This paper is concerned with the implementations of the meshfree-based reduced-order model (ROM) to time-dependent nonlocal models with inhomogeneous volume constraints. Generally, when using ROM for nonlocal models, the projection of nonlocal volume constraints needs to be computed in every time step to handle the nonlocal boundary conditions. Up to now, only finite element methods (FEM) can work well in constructing ROM for nonlocal models, since the interpolation property of the FEM basis functions makes it easy to obtain such a projection. But if one tries to develop ROM based on existing meshfree methods for nonlocal models, the projection in every time step will lead to a full-order discrete system and is highly time-consuming, since the basis functions of these methods do not meet interpolation property. To overcome the above difficulties, we introduce a mixed reproducing kernel (RK) approximation with nodal interpolation property to develop a meshfree collocation method for nonlocal models and use it to construct ROM. Thanks to the nodal interpolation property, the projection of nonlocal boundary conditions can be obtained explicitly.
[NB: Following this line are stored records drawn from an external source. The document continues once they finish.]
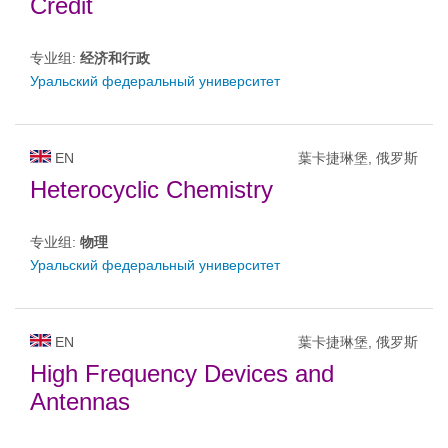
Credit
专业组:
经济和行政
Уральский федеральный университет
EN
葉卡捷琳堡, 俄罗斯
Heterocyclic Chemistry
专业组:
物理
Уральский федеральный университет
EN
葉卡捷琳堡, 俄罗斯
High Frequency Devices and
Antennas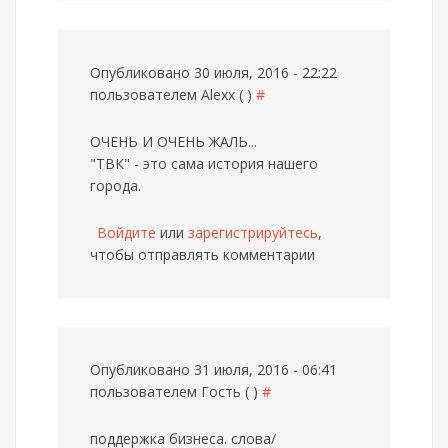
Опубликовано 30 июля, 2016 - 22:22
пользователем
Alexx ( )
#
ОЧЕНЬ И ОЧЕНЬ ЖАЛЬ...
"ТВК" - это сама история нашего
города.
Войдите
или
зарегистрируйтесь
,
чтобы отправлять комментарии
Опубликовано 31 июля, 2016 - 06:41
пользователем
Гость ( )
#
поддержка бизнеса. слова/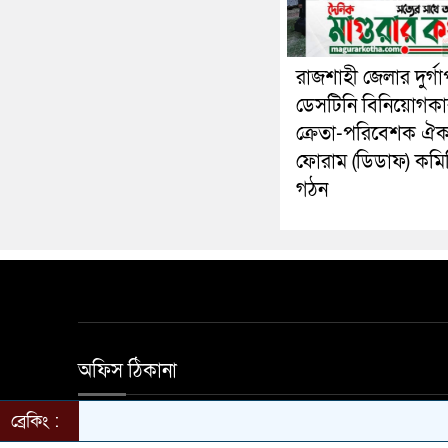
রাজশাহী জেলার দুর্গা
ডেসটিনি বিনিয়োগকা
ক্রেতা-পরিবেশক ঐক্
ফোরাম (ডিডাফ) কমি
গঠন
অফিস ঠিকানা
ব্রেকিং :
হালিম মার্কেট দ্বিতীয় তলা নতুন বাজার সড়ক মাগুরা অ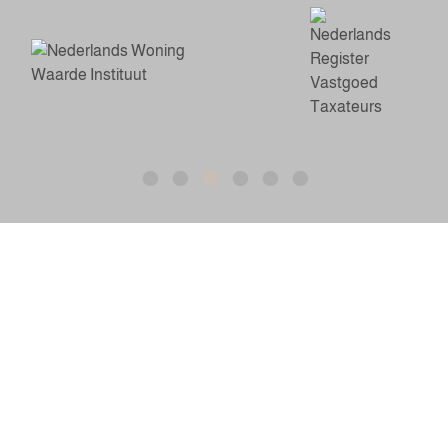
BTW: NL862215377B01 | KvK: 81774257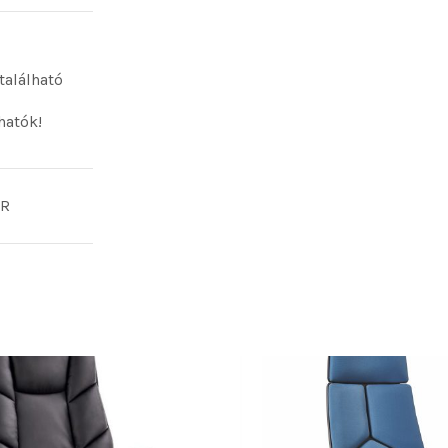
található
hatók!
ÉR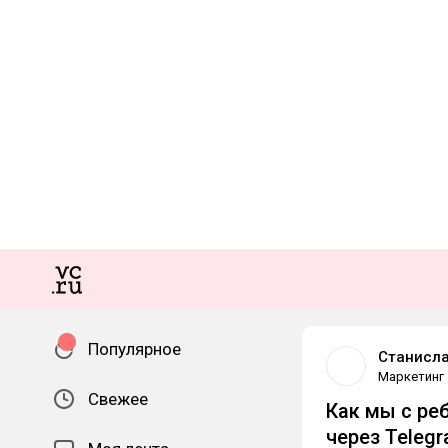
Популярное
Станисла
Маркетинг
Свежее
Как мы с ре
через Telegr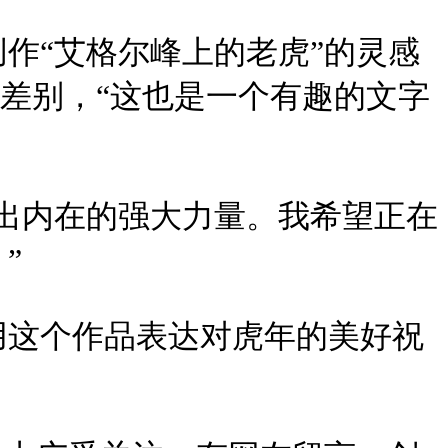
作“艾格尔峰上的老虎”的灵感
的差别，“这也是一个有趣的文字
出内在的强大力量。我希望正在
”
用这个作品表达对虎年的美好祝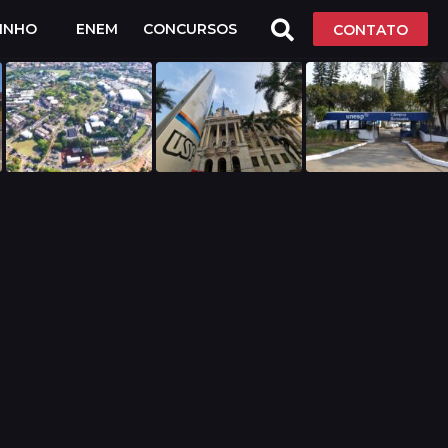
LINHO
ENEM
CONCURSOS
CONTATO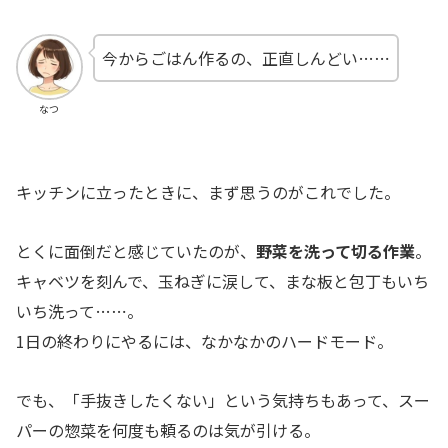
今からごはん作るの、正直しんどい…⋯
なつ
キッチンに立ったときに、まず思うのがこれでした。
とくに面倒だと感じていたのが、
野菜を洗って切る作業
。
キャベツを刻んで、玉ねぎに涙して、まな板と包丁もいち
いち洗って…⋯。
1日の終わりにやるには、なかなかのハードモード。
でも、「手抜きしたくない」という気持ちもあって、スー
パーの惣菜を何度も頼るのは気が引ける。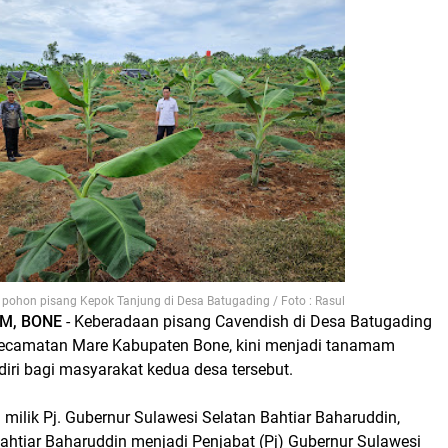
 pohon pisang Kepok Tanjung di Desa Batugading / Foto : Rasul
M, BONE
- Keberadaan pisang Cavendish di Desa Batugading
Kecamatan Mare Kabupaten Bone, kini menjadi tanamam
iri bagi masyarakat kedua desa tersebut.
milik Pj. Gubernur Sulawesi Selatan Bahtiar Baharuddin,
Bahtiar Baharuddin menjadi Penjabat (Pj) Gubernur Sulawesi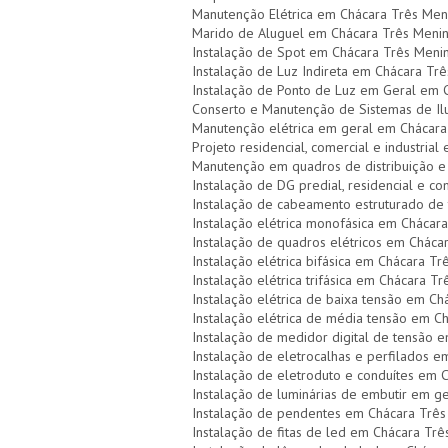
Manutenção Elétrica em Chácara Três Men
Marido de Aluguel em Chácara Três Meni
Instalação de Spot em Chácara Três Meni
Instalação de Luz Indireta em Chácara Tr
Instalação de Ponto de Luz em Geral em 
Conserto e Manutenção de Sistemas de I
Manutenção elétrica em geral em Chácara
Projeto residencial, comercial e industria
Manutenção em quadros de distribuição e
Instalação de DG predial, residencial e c
Instalação de cabeamento estruturado de
Instalação elétrica monofásica em Chácar
Instalação de quadros elétricos em Cháca
Instalação elétrica bifásica em Chácara T
Instalação elétrica trifásica em Chácara T
Instalação elétrica de baixa tensão em Ch
Instalação elétrica de média tensão em C
Instalação de medidor digital de tensão 
Instalação de eletrocalhas e perfilados 
Instalação de eletroduto e conduítes em 
Instalação de luminárias de embutir em 
Instalação de pendentes em Chácara Três
Instalação de fitas de led em Chácara Trê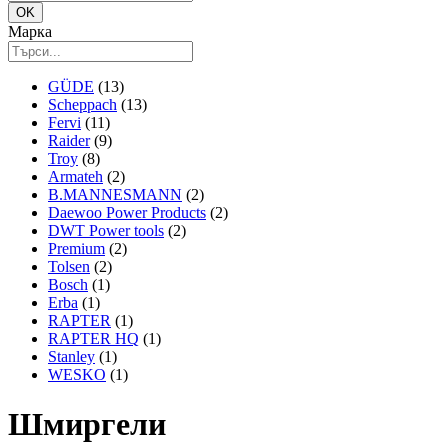
Марка
GÜDE
(13)
Scheppach
(13)
Fervi
(11)
Raider
(9)
Troy
(8)
Armateh
(2)
B.MANNESMANN
(2)
Daewoo Power Products
(2)
DWT Power tools
(2)
Premium
(2)
Tolsen
(2)
Bosch
(1)
Erba
(1)
RAPTER
(1)
RAPTER HQ
(1)
Stanley
(1)
WESKO
(1)
Шмиргели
This ROM is developed using numerical results as snapshots by a full-order model in a small time interval $[0,t_1]$. The surrogate model, which is constructed by POD (proper orthogonal decomposition)-Galerkin approach, leads to a discrete system with far fewer degrees of freedom than the original meshfree method. Numerical experiments for nonlocal problems including nonlocal diffusion and peridynamics are presented to show that our method meets almost the same accuracy with a very small computational cost compared with the full-order meshfree approach.

本文关注基于无网格的降阶模型 (ROM) 到具有非均匀体积约束的时间相关非局部模型的实现。通常，当对非局部模型使用 ROM 时，需要在每个时间步计算非局部体积约束的投影以处理非局部边界条件。到目前为止，只有有限元方法 (FEM) 才能很好地为非局部模型构建 ROM，因为 FEM 基函数的插值特性可以很容易地获得这样的投影。但是如果尝试基于现有的非局部模型的无网格方法开发ROM，每个时间步的投影将导致全阶离散系统并且非常耗时，因为这些方法的基函数不满足插值性质. 为克服上述困难，我们引入了具有节点插值特性的混合再生核 (RK) 近似来开发非局部模型的无网格搭配方法，并用它来构建 ROM。由于节点插值特性，可以明确获得非局部边界条件的投影。该 ROM 是使用数值结果作为全阶模型在小时间间隔内的快照开发的$[0,{吨}_1]$. 通过POD（适当正交分解）-Galerkin方法构建的代理模型导致离散系统的自由度远低于原始无网格方法。提出了包括非局部扩散和近场动力学在内的非局部问题的数值实验，以表明与全阶无网格方法相比，我们的方法以非常小的计算成本满足几乎相同的精度。